Love and marriage go together like a carriage. Oh yes we all have heard that. But impotence is like a carriage with a stuck wheel. Of course it is a medical condition, which needs fixing. Marriage itself is so fraught with partners falling out of love and compatibility put to jeopardy by so many reasons that need not have anything to do with the body. So how should the problem of impotence be treated viz-a-viz with love? Dekalog 9 unearths several uncomfortable truths. Roman (Piotr Machalica) is a heart surgeon and discovers the horrible truth; he is impotent. One suggestion is that he divorce his beautiful young wife Hanka (Ewa Blaszczyk) and starts his life alone. But his love for her is too deep for that. Hanka is very understanding, accepting just how difficult it’s going to be to come to terms with this problem. She even resents when Roman comes up with plan B. He intimates that she should take a lover.

The irony is that Hanka already has a boyfriend, Mariusz (Jan Jankowski), whom she meets in her mother’s flat. Her sessions are purely on physical level. The only danger is that Roman could discover what’s going on which is what Roman sets out to do. He doubts that there is something strange and his suspicion takes possession of him after he discovers Mariusz’s notebook in the car. Jealousy and not love is that consumes him. Underlying this is that unreasonable demand that she pitches her all in his favor since he is disadvantaged. We can only say, Physician heal thyself!

Dekalog 10

‘Thou shalt not covet thy neighbor’s goods’

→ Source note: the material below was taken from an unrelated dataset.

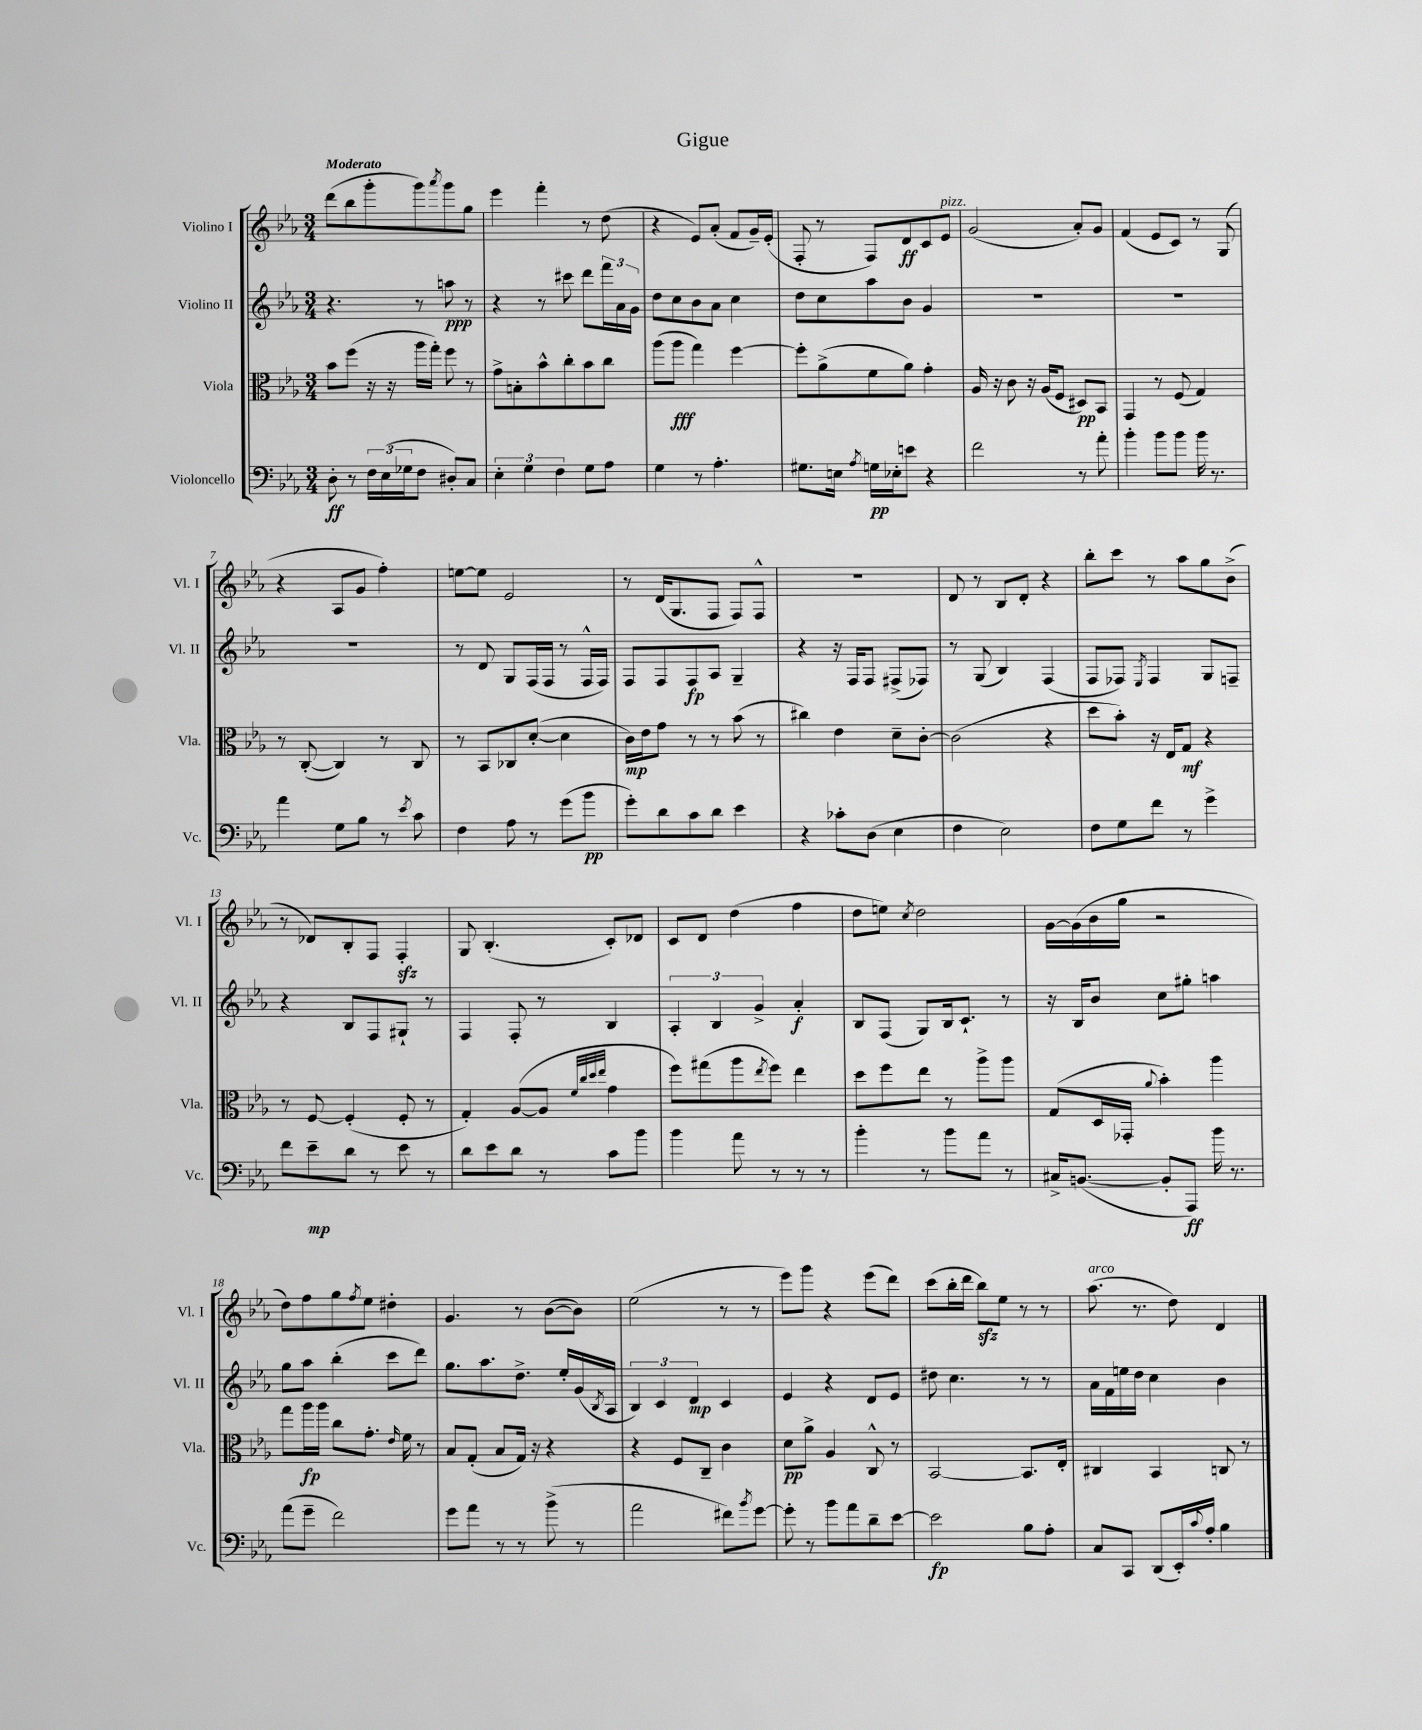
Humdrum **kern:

This episode will bring comparison with “American Buffalo.” Decalog deals not with numismatics but with philately. Both have to do with rare collectibles for which collectors will pay huge sums. Thus the commandment is all about greed.
Two brothers are going through the apartment of their father who has just died. They hardly knew him and they stumble upon a very valuable collection. Their father was a major league player in the world of philately. Various others are eager to swindle them, including a prosperous smooth talking dealer (Henryk Bista), whom the brothers attempt to outsmart. The bothers trust each other to a point but introduce greed as a third element anything can go wrong. This is a dark comedy.
Technically and as essays into depths of human nature with particular relevance Warsaw, Kieslowski’s dekalog stands testimony to a major talent that was regrettably cut off by his early death in 1996 at the age of 54. Polish cinema truly lost one of the best filmmakers.
“Dekalog” was set in Warsaw at the end of communist rule, though the ten one-hour movies made for state-owned Polish television. Director/writer Krzysztof Kieslowski once remarked  that he did not accept martial law in Poland but had to live with it.
“I don’t have any goals. I’m not going to change anything through movies.”